What Are Dendrites:A vast amount of the products and devices that we use everyday, everything from aluminum foil and soda cans, to cars, jet engines and computers, are made from metals and alloys. Early in the creation of all these products the metals are in a liquid, or molten state, that freezes to form a solid, just like water freezes to form ice. Now, if you were to look at some just frozen, or freshly solidified metallic alloy with a strong magnifying glass you would see that its structure is not uniform, but is made up of tiny individual crystalline grains. Moreover, If you were able to look even more carefully at the individual grains through a powerful microscope, you would see that each grain is made up from what looks like a bunch of tiny metallic snowflakes crowding and growing into each other.
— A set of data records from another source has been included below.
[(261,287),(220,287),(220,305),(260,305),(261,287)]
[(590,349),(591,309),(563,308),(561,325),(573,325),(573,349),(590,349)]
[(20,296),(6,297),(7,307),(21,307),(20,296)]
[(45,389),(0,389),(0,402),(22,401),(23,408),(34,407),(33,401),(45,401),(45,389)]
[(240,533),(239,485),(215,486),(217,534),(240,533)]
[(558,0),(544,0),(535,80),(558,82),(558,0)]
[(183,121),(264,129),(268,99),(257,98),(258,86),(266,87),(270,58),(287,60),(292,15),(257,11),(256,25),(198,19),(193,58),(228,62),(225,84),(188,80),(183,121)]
Scientists and engineers call these tiny metallic snowflakes dendrites. The picture to the right shows what a surface cut through a "forest" of dendrites in a metal would look like through a microscope.


The term dendrite comes from the Greek word "dendron", which means a tree. This description is appropriate because we often describe the form and structure of a metallic dendrite as that of a tree (see figure to left), with a main branch or trunk, from which grow side branches, from which grow smaller side

branches, and so on, until all the main branches and the side branches grow into each other and there is no room for any more branches to grow. The figure to the right shows a few dendrites growing out of the surface of a metal. In fact, almost all freshly crystallized alloys are composed of many thousands, or even millions of dendritic crystals all stuck together. What's most important is that the shape, size, and speed of growth of these dendrites are all factors that profoundly influence the final properties of cast and welded metals.
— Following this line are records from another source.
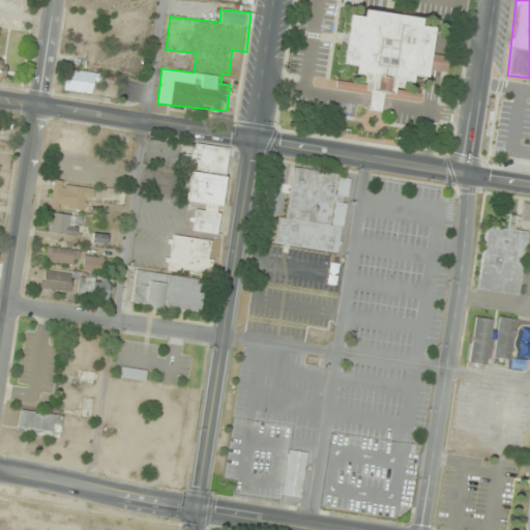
[(343,15),(357,18),(358,9),(415,19),(414,26),(428,28),(423,53),(445,56),(443,72),(421,69),(420,78),(407,76),(405,83),(396,82),(395,88),(418,92),(417,101),(381,96),(379,112),(366,110),(369,94),(331,89),(333,79),(356,83),(357,76),(348,75),(349,66),(335,64),(343,15)]
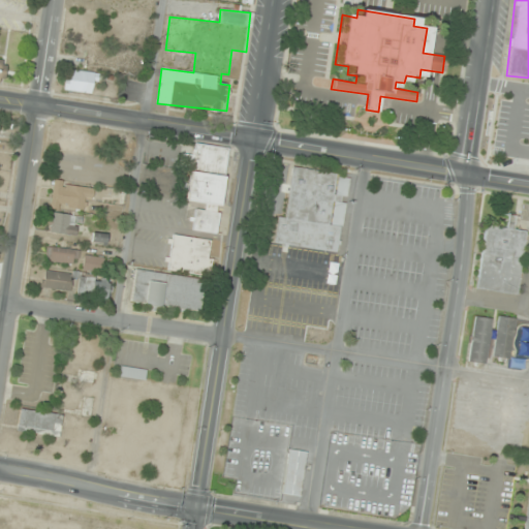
[(64,89),(92,92),(94,72),(66,69),(64,89)]
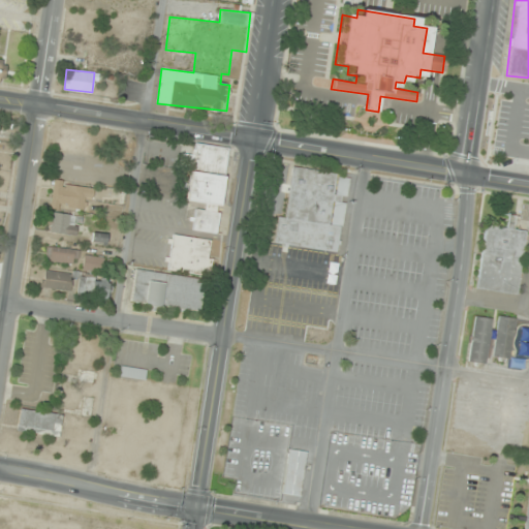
[(216,234),(228,148),(194,143),(186,200),(203,204),(201,210),(194,209),(191,230),(216,234)]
For example, the dendrites affect how hard or soft a material is, how stretchable or springy it behaves, and how much you can bend or stretch it before it breaks. The dendrites also affect both how long and under what environmental conditions you can use an alloy before it wears out or rusts. The dendrites affect whether the material is a good or a poor conductor of electricity. The dendrites even affect how easily you can weld one piece of metal to another, and what's the best way to do the welding. In short, the dendritic pattern formed during solidification profoundly influences a material's mechanical, electrical, and chemical properties.